Some of the biggest names to enter the fray are the Industrial and Commercial Bank of China and Japan’s Sumitomo Mitsui, apart from JP Morgan and Caterpillar Financial.
Carbon Tracker: 2030 to be the tipping point for renewables against coal in all markets
Carbon Tracker’s new report says that cheaper renewables are putting $640 billion worth of financing to new coal power at risk, and that power tariffs for 60% of the global coal capacity are higher than what could be achieved through clean energy. The report further goes on to predict 2030 as the tipping point for coal power, beyond which power from renewables will be cheaper across all markets.
That would imperil the 499GW of coal power plants currently in the pipeline globally, as it typically takes 10-15 years to recover their capital investments. The worst affected are likely to be China and India, with investments worth $158 billion and $80 billion, respectively, towards a cumulative pipeline of 272GW (planned, or already under construction).
Global CO2 emissions from power sector dropped 2% in 2019
Research by independent think-tank Ember has shown that global CO2 emissions from the power sector dropped by 2% in 2019 (over 2018) as the world used less coal power. Also, the majority of the drop in coal-fired power output — which fell by 3% in the same period — came from Europe, which used 24% less of the fuel in its transition to renewables. Coal’s share has also been shrinking in the US, as more of its utilities switch to natural gas.
However, even though power from renewables surged by 15% last year, the trend would have to hold year after year, and coal power needs to lose ground by 11% each year, if global warming is to be capped at 1.5°C.
Oil prices plummet over OPEC-Russia standoff, Brent Crude currently at $30/barrel
A stand-off between OPEC and Russia over the issue of cutting oil supplies in response to falling market demand led to the price of Brent Crude plummeting to below $30/barrel this past fortnight. Demand has been falling due to the coronavirus throttling economic activity, but Saudi Arabia-led OPEC has been adamant over cutting supplies, to keep its prices and revenues from being affected too much.
However, Russia — itself a major oil producer — says that it is happy with prices as low as $25/barrel, and has refused to lower its share of supplies.

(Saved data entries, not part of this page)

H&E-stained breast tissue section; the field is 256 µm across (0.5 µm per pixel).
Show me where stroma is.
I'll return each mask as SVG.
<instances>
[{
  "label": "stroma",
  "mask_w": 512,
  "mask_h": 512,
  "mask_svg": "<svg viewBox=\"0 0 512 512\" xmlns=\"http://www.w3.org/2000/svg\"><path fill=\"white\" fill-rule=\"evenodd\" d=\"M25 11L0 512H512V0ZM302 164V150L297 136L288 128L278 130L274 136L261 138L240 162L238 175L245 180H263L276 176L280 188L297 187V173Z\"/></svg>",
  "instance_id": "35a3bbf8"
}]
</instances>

As a result, Brent Crude is currently trading at just over $30/barrel — a far cry from its usual range of $50-$60/barrel.
Unless the Covid-19 situation is resolved soon, demand could shrink even further and drive down prices down to as low as $20/barrel. That would hurt OPEC as well as Russia, but barring a mutual agreement, neither is likely to concede its position.
Yet, on a positive note, shrinking activity — especially in the emissions-heavy sectors of aviation, road transport and power generation — will lower CO2 emissions worldwide.
European Commission axes rule on “ghost flights” to rein in emissions
The European Commission has axed the rule for airlines to fly “ghost flights” — flights that are flown nearly empty, only for the airlines to retain their airport slots — after reports questioned the climate impact of the practice. The Covid-19 crisis has severely lowered regional and international travel, but it also forced airlines to dispatch ‘ghost flights’, as agreements on slots with airports meant they had to use at least 80% of them within a calendar year, or lose them to their competitors.
However, the Commission is yet undecided on whether the ruling is a temporary suspension, or if the relaxation will be allowed after the coronavirus pandemic has subsided.